- Exercise objective
Type out the whole listing again exactly, pictures omitted.

═════ Material shown ═════

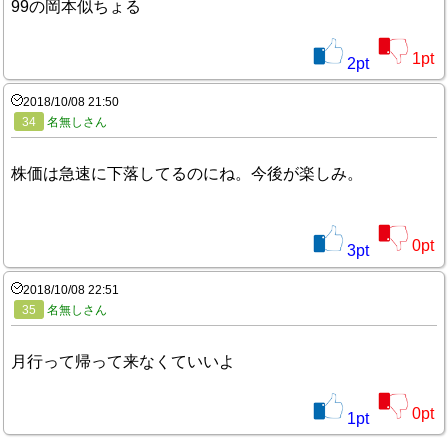
99の岡本似ちょる
1
pt
2
pt
2018/10/08 21:50
34
名無しさん
株価は急速に下落してるのにね。今後が楽しみ。
0
pt
3
pt
2018/10/08 22:51
35
名無しさん
月行って帰って来なくていいよ
0
pt
1
pt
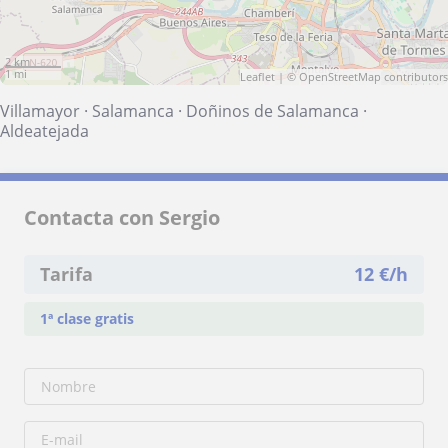
2 km
1 mi
Leaflet
| ©
OpenStreetMap
contributors
Villamayor
·
Salamanca
·
Doñinos de Salamanca
·
Aldeatejada
Contacta con Sergio
Tarifa
12
€/h
1ª clase gratis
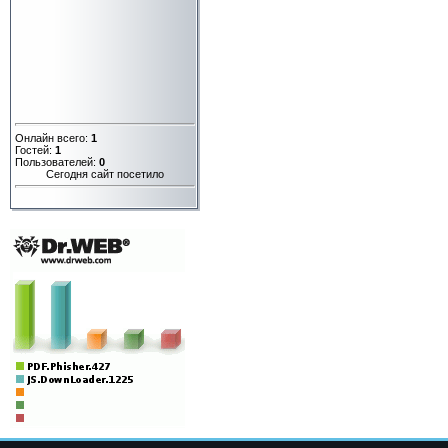
Онлайн всего:
1
Гостей:
1
Пользователей:
0
Сегодня сайт посетило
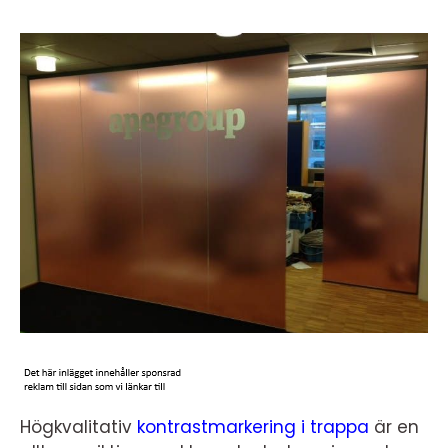
Högkvalitativ
kontrastmarkering i trappa
är en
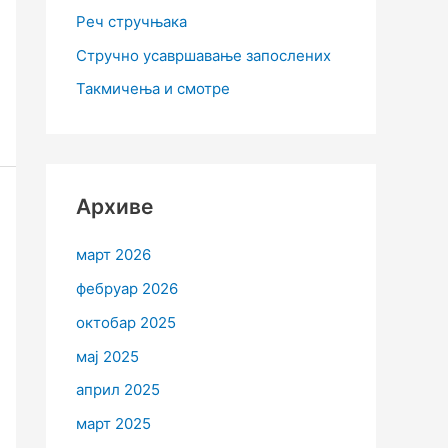
Реч стручњака
Стручно усавршавање запослених
Такмичења и смотре
Архиве
март 2026
фебруар 2026
октобар 2025
мај 2025
април 2025
март 2025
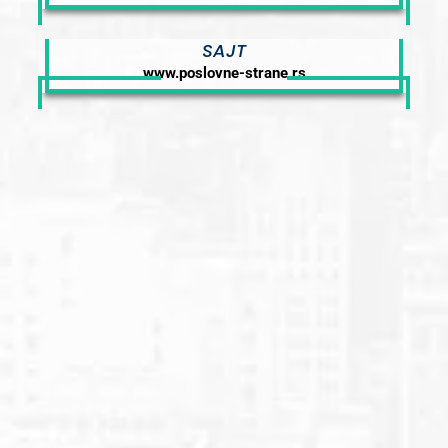
SAJT
www.poslovne-strane.rs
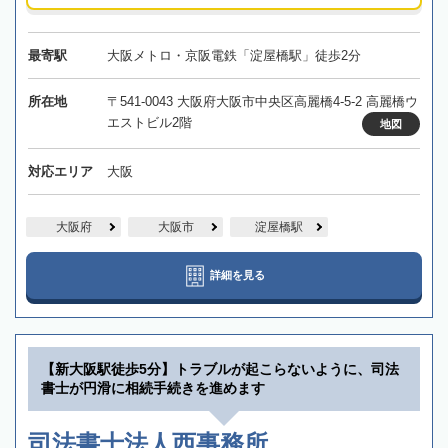
最寄駅
大阪メトロ・京阪電鉄「淀屋橋駅」徒歩2分
所在地
〒541-0043 大阪府大阪市中央区高麗橋4-5-2 高麗橋ウ
エストビル2階
地図
対応エリア
大阪
大阪府
大阪市
淀屋橋駅
詳細を見る
【新大阪駅徒歩5分】トラブルが起こらないように、司法
書士が円滑に相続手続きを進めます
司法書士法人西事務所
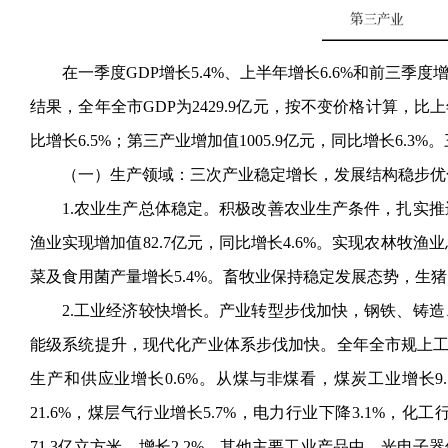
在一季度
GDP增长5.4%、上半年增长6.6%和前三
结果，全年全市GDP为2429.9亿元，按不变价格计算，比上
比增长6.5%；第三产业增加值1005.9亿元，同比增长6.3%。
（一）生产领域：三次产业稳定增长，发展结构稳步优
1.农业生产总体稳定。积极改善农业生产条件，扎实
渔业实现增加值82.7亿元，同比增长4.6%。实现农林牧渔业
菜及食用菌产量增长5.4%。畜牧业保持稳定发展态势，生猪
2.工业经济较快增长。产业转型步伐加快，钢铁、铸
能级系统提升，现代化产业体系步伐加快。全年全市规上工业增
生产和供应业增长0.6%。从煤与非煤看，煤炭工业增长9
21.6%，煤层气行业增长5.7%，电力行业下降3.1%，化
71.3亿立方米，增长2.2%。其他主要工业产品中，光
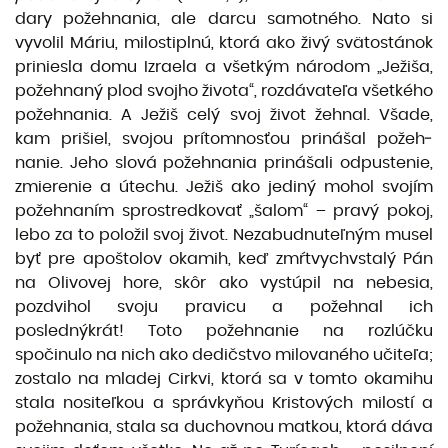
dary požehnania, ale darcu samotného. Nato si
vyvolil Máriu, milostiplnú, ktorá ako živý svätostánok
priniesla domu Izraela a všetkým národom „Ježiša,
požehnaný plod svojho života“, rozdávateľa všetké­ho
požehnania. A Ježiš celý svoj život žehnal. Všade,
kam prišiel, svojou prítomnosťou prinášal požeh­
nanie. Jeho slová požehnania prinášali odpustenie,
zmierenie a útechu. Ježiš ako jediný mohol svojím
požehnaním sprostredkovať „šalom“ – pravý pokoj,
lebo za to položil svoj život. Nezabudnuteľným musel
byť pre apoštolov okamih, keď zmŕtvychvstalý Pán
na Olivovej hore, skôr ako vystúpil na nebesia,
pozdvihol svoju pravicu a požehnal ich
poslednýkrát! Toto požehnanie na rozlúčku
spočinulo na nich ako dedičstvo milovaného učiteľa;
zostalo na mladej Cirkvi, ktorá sa v tomto okamihu
stala nositeľkou a správkyňou Kristových milostí a
požehnania, stala sa duchovnou matkou, ktorá dáva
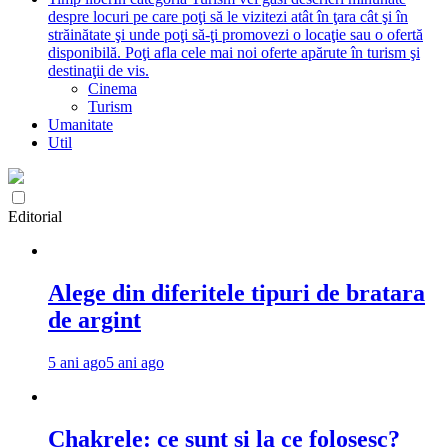
despre locuri pe care poţi să le vizitezi atât în ţara cât şi în
străinătate şi unde poţi să-ţi promovezi o locaţie sau o ofertă
disponibilă. Poţi afla cele mai noi oferte apărute în turism şi
destinaţii de vis.
Cinema
Turism
Umanitate
Util
Editorial
Alege din diferitele tipuri de bratara
de argint
5 ani ago
5 ani ago
Chakrele: ce sunt si la ce folosesc?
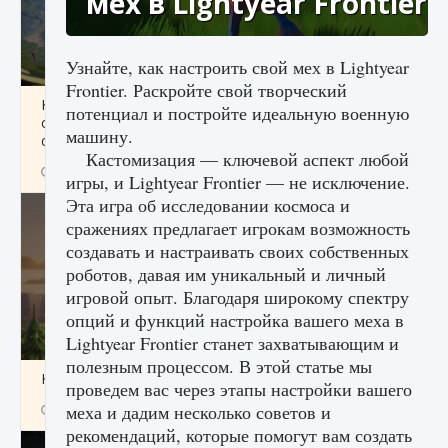
мех в Lightyear Frontier
Узнайте, как настроить свой мех в Lightyear
Frontier. Раскройте свой творческий
Как исправить ошибку Palworld «Идет
потенциал и постройте идеальную военную
сохранение мира — Невозможно начать
машину.
сохранение данных мира»
Кастомизация — ключевой аспект любой
9 августа 2024
2 511
0
0
игры, и Lightyear Frontier — не исключение.
Эта игра об исследовании космоса и
сражениях предлагает игрокам возможность
создавать и настраивать своих собственных
роботов, давая им уникальный и личный
игровой опыт. Благодаря широкому спектру
опций и функций настройка вашего меха в
Lightyear Frontier станет захватывающим и
полезным процессом. В этой статье мы
Как заработать медали лиги Clash of Clans
проведем вас через этапы настройки вашего
меха и дадим несколько советов и
9 августа 2024
2 599
0
1
рекомендаций, которые помогут вам создать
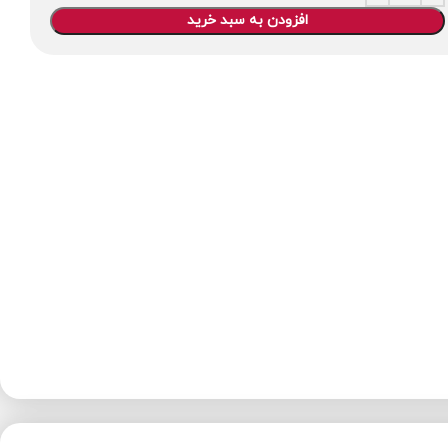
افزودن به سبد خرید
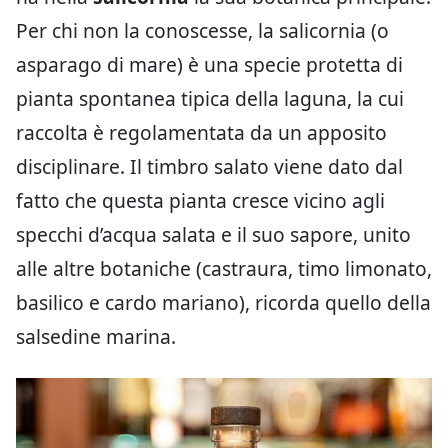
Per chi non la conoscesse, la salicornia (o
asparago di mare) è una specie protetta di
pianta spontanea tipica della laguna, la cui
raccolta è regolamentata da un apposito
disciplinare. Il timbro salato viene dato dal
fatto che questa pianta cresce vicino agli
specchi d’acqua salata e il suo sapore, unito
alle altre botaniche (castraura, timo limonato,
basilico e cardo mariano), ricorda quello della
salsedine marina.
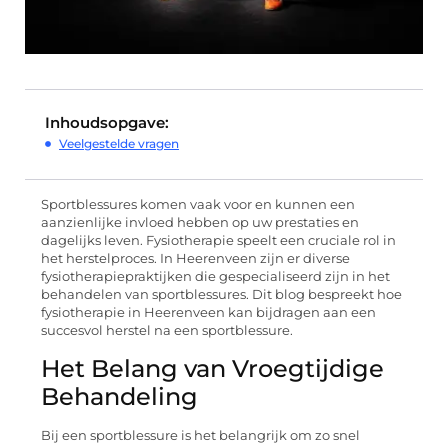
Inhoudsopgave:
Veelgestelde vragen
Sportblessures komen vaak voor en kunnen een
aanzienlijke invloed hebben op uw prestaties en
dagelijks leven. Fysiotherapie speelt een cruciale rol in
het herstelproces. In Heerenveen zijn er diverse
fysiotherapiepraktijken die gespecialiseerd zijn in het
behandelen van sportblessures. Dit blog bespreekt hoe
fysiotherapie in Heerenveen kan bijdragen aan een
succesvol herstel na een sportblessure.
Het Belang van Vroegtijdige
Behandeling
Bij een sportblessure is het belangrijk om zo snel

═════

- Reply to the task
99の岡本似ちょる
1
pt
2
pt
2018/10/08 21:50
34
名無しさん
株価は急速に下落してるのにね。今後が楽しみ。
0
pt
3
pt
2018/10/08 22:51
35
名無しさん
月行って帰って来なくていいよ
0
pt
1
pt
2 km
1 mi
Leaflet
| ©
OpenStreetMap
contributors
Villamayor
·
Salamanca
·
Doñinos de Salamanca
·
Aldeatejada
Contacta con Sergio
Tarifa
12
€/h
1ª clase gratis
Онлайн всего:
1
Гостей:
1
Пользователей:
0
Сегодня сайт посетило
Högkvalitativ
kontrastmarkering i trappa
är en
Реч стручњака
Стручно усавршавање запослених
Такмичења и смотре
Архиве
март 2026
фебруар 2026
октобар 2025
мај 2025
април 2025
март 2025
SAJT
www.poslovne-strane.rs
最寄駅
大阪メトロ・京阪電鉄「淀屋橋駅」徒歩2分
所在地
〒541-0043 大阪府大阪市中央区高麗橋4-5-2 高麗橋ウ
エストビル2階
地図
対応エリア
大阪
大阪府
大阪市
淀屋橋駅
詳細を見る
【新大阪駅徒歩5分】トラブルが起こらないように、司法
書士が円滑に相続手続きを進めます
司法書士法人西事務所
在一季度
GDP增长5.4%、上半年增长6.6%和前三
结果，全年全市GDP为2429.9亿元，按不变价格计算，比上
比增长6.5%；第三产业增加值1005.9亿元，同比增长6.3%。
（一）生产领域：三次产业稳定增长，发展结构稳步优
1.农业生产总体稳定。积极改善农业生产条件，扎实
渔业实现增加值82.7亿元，同比增长4.6%。实现农林牧渔业
菜及食用菌产量增长5.4%。畜牧业保持稳定发展态势，生猪
2.工业经济较快增长。产业转型步伐加快，钢铁、铸
能级系统提升，现代化产业体系步伐加快。全年全市规上工业增
生产和供应业增长0.6%。从煤与非煤看，煤炭工业增长9
21.6%，煤层气行业增长5.7%，电力行业下降3.1%，化
71.3亿立方米，增长2.2%。其他主要工业产品中，光
dary požehnania, ale darcu samotného. Nato si
vyvolil Máriu, milostiplnú, ktorá ako živý svätostánok
priniesla domu Izraela a všetkým národom „Ježiša,
požehnaný plod svojho života“, rozdávateľa všetké­ho
požehnania. A Ježiš celý svoj život žehnal. Všade,
kam prišiel, svojou prítomnosťou prinášal požeh­
nanie. Jeho slová požehnania prinášali odpustenie,
zmierenie a útechu. Ježiš ako jediný mohol svojím
požehnaním sprostredkovať „šalom“ – pravý pokoj,
lebo za to položil svoj život. Nezabudnuteľným musel
byť pre apoštolov okamih, keď zmŕtvychvstalý Pán
na Olivovej hore, skôr ako vystúpil na nebesia,
pozdvihol svoju pravicu a požehnal ich
poslednýkrát! Toto požehnanie na rozlúčku
spočinulo na nich ako dedičstvo milovaného učiteľa;
zostalo na mladej Cirkvi, ktorá sa v tomto okamihu
stala nositeľkou a správkyňou Kristových milostí a
požehnania, stala sa duchovnou matkou, ktorá dáva
despre locuri pe care poţi să le vizitezi atât în ţara cât şi în
străinătate şi unde poţi să-ţi promovezi o locaţie sau o ofertă
disponibilă. Poţi afla cele mai noi oferte apărute în turism şi
destinaţii de vis.
Cinema
Turism
Umanitate
Util
Editorial
Alege din diferitele tipuri de bratara
de argint
5 ani ago
5 ani ago
Chakrele: ce sunt si la ce folosesc?
мех в Lightyear Frontier
Узнайте, как настроить свой мех в Lightyear
Frontier. Раскройте свой творческий
Как исправить ошибку Palworld «Идет
потенциал и постройте идеальную военную
сохранение мира — Невозможно начать
машину.
сохранение данных мира»
Кастомизация — ключевой аспект любой
9 августа 2024
2 511
0
0
игры, и Lightyear Frontier — не исключение.
Эта игра об исследовании космоса и
сражениях предлагает игрокам возможность
создавать и настраивать своих собственных
роботов, давая им уникальный и личный
игровой опыт. Благодаря широкому спектру
опций и функций настройка вашего меха в
Lightyear Frontier станет захватывающим и
полезным процессом. В этой статье мы
Как заработать медали лиги Clash of Clans
проведем вас через этапы настройки вашего
меха и дадим несколько советов и
9 августа 2024
2 599
0
1
рекомендаций, которые помогут вам создать
افزودن به سبد خرید
Per chi non la conoscesse, la salicornia (o
asparago di mare) è una specie protetta di
pianta spontanea tipica della laguna, la cui
raccolta è regolamentata da un apposito
disciplinare. Il timbro salato viene dato dal
fatto che questa pianta cresce vicino agli
specchi d’acqua salata e il suo sapore, unito
alle altre botaniche (castraura, timo limonato,
basilico e cardo mariano), ricorda quello della
salsedine marina.
Inhoudsopgave:
Veelgestelde vragen
Sportblessures komen vaak voor en kunnen een
aanzienlijke invloed hebben op uw prestaties en
dagelijks leven. Fysiotherapie speelt een cruciale rol in
het herstelproces. In Heerenveen zijn er diverse
fysiotherapiepraktijken die gespecialiseerd zijn in het
behandelen van sportblessures. Dit blog bespreekt hoe
fysiotherapie in Heerenveen kan bijdragen aan een
succesvol herstel na een sportblessure.
Het Belang van Vroegtijdige
Behandeling
Bij een sportblessure is het belangrijk om zo snel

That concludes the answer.